The organisation recently launched its Teachers Sensitivity and Youth Inclusivity Programme, which Lithgow concedes has not been easy to roll out. “Our biggest obstacles are religious and traditional beliefs, so we constantly need to bring home to people that, according to the Constitution, they’re allowed to have their beliefs, but at the same time so are others. The other side of that coin is that, as much as there are fundamentalist views, there are people working at creating a culture of inclusivity.”

Deonay Balie (27) is a transgender woman and teacher at a primary school in the Northern Cape town of Steinkopf. Although she describes the school as “very supportive” of her being transgender, she point out: “As an adult, I can protect myself, but children, all children, need our protection.”

As part of her drive to ensure the protection of the rights of children, Balie serves not only as the school’s project manager (overseeing its inclusive education and school safety projects) but also works in the broader community through the local radio station and workshops.

“There are queer kids in every school, so for me the most important thing is to simply provide that child with a safe space.”

Of the difficulties of her drive in a conservative community, Balie says: “Our dorpie is quite a religious place, but I always say Namaqualand people are not hateful people; they are really loving people.

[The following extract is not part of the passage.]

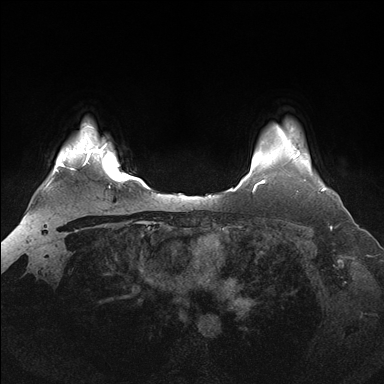
Breast MRI (dynamic contrast-enhanced), one axial slice. Position 134 of 176 along the scan axis. Dynamic contrast-enhanced series, time point 2 of 7 at this slice position (early post-contrast). 1.5 T. TE 1.5 ms, TR 4.1 ms. 384 × 384 image matrix. Female patient.
Structures marked on this image (semi-automatically segmented with operator editing):
- enhancing-tissue mask used for the functional tumour volume (all voxels passing the contrast-enhancement thresholds inside the analysis volume; usually the tumour): bounding box (x1, y1, x2, y2) in pixels: (293, 154, 326, 192)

They just don’t understand. All that is needed is education.”

Lithgow counters: “People often say that education is the first step, but I think it’s empathy. Finding someone who is for dignity, equality and human rights. That, for me, is the first step. After that, we can say to that person, ‘right, that is what you believe and that’s good; now look, these kids are human, too’.”

The equality court ruling has underlined that queer kids are human too and nobody is more aware of this than Mphela.

Determined to put her school experience behind her, she wants to go to gender-affirming therapy — but not before rewriting matric and enrolling to study nursing.

“I just want to have a better life and be who I want to be; to be who I really am.”

The department of basic education had not responded to questions by the time this article was published.

Carl Collison is the Other Foundation’s Rainbow Fellow at the Mail & Guardian.